While Prime Minister Keir Starmer saw off a potential revolt this month over his appointment of Peter Mandelson as ambassador to the US — despite his links to deceased sex criminal Jeffrey Epstein — the prospect of a leadership challenge lingers.
Read more: Starmer Is Helming an Economic Revival He May Not Get to Enjoy
A new PM would likely want to install a new chancellor, yet Reeves could reasonably argue her case. Government revenues exceeded spending by £30.4 billion ($41 billion) in January — £15.9 billion more than the gap a year earlier, and higher than the £24 billion forecast by the Office for Budget Responsibility.
The numbers helped gilt yields lower. The 10-year bond is trading around 4.349%, roughly 26 basis points down on a year ago, helping to reduce debt-interest payments.
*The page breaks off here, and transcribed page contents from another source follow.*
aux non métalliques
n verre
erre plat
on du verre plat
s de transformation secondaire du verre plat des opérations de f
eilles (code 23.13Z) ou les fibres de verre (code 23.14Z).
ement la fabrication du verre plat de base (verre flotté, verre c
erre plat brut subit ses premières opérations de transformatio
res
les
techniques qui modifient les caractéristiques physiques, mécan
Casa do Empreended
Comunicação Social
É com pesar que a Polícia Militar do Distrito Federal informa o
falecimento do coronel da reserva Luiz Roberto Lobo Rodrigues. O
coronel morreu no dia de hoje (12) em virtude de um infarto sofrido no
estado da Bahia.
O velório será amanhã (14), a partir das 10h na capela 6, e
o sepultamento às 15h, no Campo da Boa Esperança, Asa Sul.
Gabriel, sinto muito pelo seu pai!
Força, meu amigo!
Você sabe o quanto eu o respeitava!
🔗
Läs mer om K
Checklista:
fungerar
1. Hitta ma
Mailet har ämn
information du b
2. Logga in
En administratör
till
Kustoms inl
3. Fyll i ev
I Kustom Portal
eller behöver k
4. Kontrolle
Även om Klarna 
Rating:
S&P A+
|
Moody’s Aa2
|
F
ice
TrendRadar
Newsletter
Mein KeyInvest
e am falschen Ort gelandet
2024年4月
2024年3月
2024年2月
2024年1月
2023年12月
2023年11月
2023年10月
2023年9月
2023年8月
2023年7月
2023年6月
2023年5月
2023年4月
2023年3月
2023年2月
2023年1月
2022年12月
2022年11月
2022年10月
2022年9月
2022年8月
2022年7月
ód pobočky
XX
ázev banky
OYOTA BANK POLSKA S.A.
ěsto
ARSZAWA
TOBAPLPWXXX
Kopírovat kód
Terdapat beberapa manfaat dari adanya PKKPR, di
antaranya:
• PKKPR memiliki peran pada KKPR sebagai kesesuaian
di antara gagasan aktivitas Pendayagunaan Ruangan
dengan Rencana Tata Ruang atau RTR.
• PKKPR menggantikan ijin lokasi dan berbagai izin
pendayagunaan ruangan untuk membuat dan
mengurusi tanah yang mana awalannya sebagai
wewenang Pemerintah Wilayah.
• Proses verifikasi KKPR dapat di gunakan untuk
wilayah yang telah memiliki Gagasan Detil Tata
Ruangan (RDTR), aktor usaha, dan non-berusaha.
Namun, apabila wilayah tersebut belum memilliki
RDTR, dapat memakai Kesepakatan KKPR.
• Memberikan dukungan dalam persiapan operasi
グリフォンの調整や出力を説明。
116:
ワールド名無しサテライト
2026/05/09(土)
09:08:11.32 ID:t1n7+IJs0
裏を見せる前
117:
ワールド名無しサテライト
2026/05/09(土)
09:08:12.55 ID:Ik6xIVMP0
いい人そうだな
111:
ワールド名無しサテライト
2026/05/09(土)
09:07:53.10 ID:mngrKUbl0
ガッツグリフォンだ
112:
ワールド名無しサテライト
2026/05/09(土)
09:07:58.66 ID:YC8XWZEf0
A one-time boon from capital gains tax — triggered by a tax hike in Reeves’ first budget — contributed to the lower deficit, yet underlying revenue was also strong, helped by persistent wage growth.
The spread of optimism since Reeves’ Nov. 26 budget was largely unpredicted. In total, Labour has hiked taxes by almost £60 billion since coming to office in 2024, and unemployment is now at a five-year high and forecast to rise further.
Capital Economics commented Friday that this will likely keep a lid on UK growth for 2026, and in recent years the UK has had a habit of losing steam during the second half. For now, at least Reeves will bank Friday’s exceptionally positive data and hope for more pleasant surprises to come.